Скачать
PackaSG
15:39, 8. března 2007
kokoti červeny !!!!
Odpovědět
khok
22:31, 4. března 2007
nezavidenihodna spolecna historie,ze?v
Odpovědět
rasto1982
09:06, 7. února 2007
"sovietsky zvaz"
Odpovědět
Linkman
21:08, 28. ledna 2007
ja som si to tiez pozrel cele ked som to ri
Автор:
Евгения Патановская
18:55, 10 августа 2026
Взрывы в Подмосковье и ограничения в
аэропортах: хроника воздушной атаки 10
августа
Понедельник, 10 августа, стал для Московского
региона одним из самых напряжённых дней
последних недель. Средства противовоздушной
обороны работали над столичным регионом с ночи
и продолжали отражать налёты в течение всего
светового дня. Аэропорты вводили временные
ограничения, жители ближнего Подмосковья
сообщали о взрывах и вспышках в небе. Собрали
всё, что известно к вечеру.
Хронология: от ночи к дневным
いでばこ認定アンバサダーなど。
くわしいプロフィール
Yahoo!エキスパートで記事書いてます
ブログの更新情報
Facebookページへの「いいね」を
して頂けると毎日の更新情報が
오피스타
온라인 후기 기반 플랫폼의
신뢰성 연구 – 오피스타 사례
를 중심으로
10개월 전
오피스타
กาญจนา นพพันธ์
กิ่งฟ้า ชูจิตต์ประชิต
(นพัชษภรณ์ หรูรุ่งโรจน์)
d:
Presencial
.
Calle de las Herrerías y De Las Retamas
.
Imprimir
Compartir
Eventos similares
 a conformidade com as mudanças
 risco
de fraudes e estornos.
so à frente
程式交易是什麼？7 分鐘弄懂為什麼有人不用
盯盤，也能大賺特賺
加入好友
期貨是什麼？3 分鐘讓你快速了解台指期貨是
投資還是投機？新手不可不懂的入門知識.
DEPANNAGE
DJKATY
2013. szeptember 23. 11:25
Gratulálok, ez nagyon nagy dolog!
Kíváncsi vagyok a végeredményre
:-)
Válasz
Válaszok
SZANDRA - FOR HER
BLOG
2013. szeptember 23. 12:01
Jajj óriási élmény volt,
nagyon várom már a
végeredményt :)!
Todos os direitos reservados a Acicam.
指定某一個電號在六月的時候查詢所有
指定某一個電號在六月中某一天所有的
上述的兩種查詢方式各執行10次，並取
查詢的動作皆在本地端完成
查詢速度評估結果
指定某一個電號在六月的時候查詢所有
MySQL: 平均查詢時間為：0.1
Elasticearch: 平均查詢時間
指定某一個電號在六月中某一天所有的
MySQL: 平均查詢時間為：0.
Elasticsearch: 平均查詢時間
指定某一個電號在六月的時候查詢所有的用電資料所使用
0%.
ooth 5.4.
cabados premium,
--- --- ---
● **Task item**: Return all of the entries exactly as written.

● **Your response**:
Скачать
PackaSG
15:39, 8. března 2007
kokoti červeny !!!!
Odpovědět
khok
22:31, 4. března 2007
nezavidenihodna spolecna historie,ze?v
Odpovědět
rasto1982
09:06, 7. února 2007
"sovietsky zvaz"
Odpovědět
Linkman
21:08, 28. ledna 2007
ja som si to tiez pozrel cele ked som to ri
Автор:
Евгения Патановская
18:55, 10 августа 2026
Взрывы в Подмосковье и ограничения в
аэропортах: хроника воздушной атаки 10
августа
Понедельник, 10 августа, стал для Московского
региона одним из самых напряжённых дней
последних недель. Средства противовоздушной
обороны работали над столичным регионом с ночи
и продолжали отражать налёты в течение всего
светового дня. Аэропорты вводили временные
ограничения, жители ближнего Подмосковья
сообщали о взрывах и вспышках в небе. Собрали
всё, что известно к вечеру.
Хронология: от ночи к дневным
いでばこ認定アンバサダーなど。
くわしいプロフィール
Yahoo!エキスパートで記事書いてます
ブログの更新情報
Facebookページへの「いいね」を
して頂けると毎日の更新情報が
오피스타
온라인 후기 기반 플랫폼의
신뢰성 연구 – 오피스타 사례
를 중심으로
10개월 전
오피스타
กาญจนา นพพันธ์
กิ่งฟ้า ชูจิตต์ประชิต
(นพัชษภรณ์ หรูรุ่งโรจน์)
d:
Presencial
.
Calle de las Herrerías y De Las Retamas
.
Imprimir
Compartir
Eventos similares
 a conformidade com as mudanças
 risco
de fraudes e estornos.
so à frente
程式交易是什麼？7 分鐘弄懂為什麼有人不用
盯盤，也能大賺特賺
加入好友
期貨是什麼？3 分鐘讓你快速了解台指期貨是
投資還是投機？新手不可不懂的入門知識.
DEPANNAGE
DJKATY
2013. szeptember 23. 11:25
Gratulálok, ez nagyon nagy dolog!
Kíváncsi vagyok a végeredményre
:-)
Válasz
Válaszok
SZANDRA - FOR HER
BLOG
2013. szeptember 23. 12:01
Jajj óriási élmény volt,
nagyon várom már a
végeredményt :)!
Todos os direitos reservados a Acicam.
指定某一個電號在六月的時候查詢所有
指定某一個電號在六月中某一天所有的
上述的兩種查詢方式各執行10次，並取
查詢的動作皆在本地端完成
查詢速度評估結果
指定某一個電號在六月的時候查詢所有
MySQL: 平均查詢時間為：0.1
Elasticearch: 平均查詢時間
指定某一個電號在六月中某一天所有的
MySQL: 平均查詢時間為：0.
Elasticsearch: 平均查詢時間
指定某一個電號在六月的時候查詢所有的用電資料所使用
0%.
ooth 5.4.
cabados premium,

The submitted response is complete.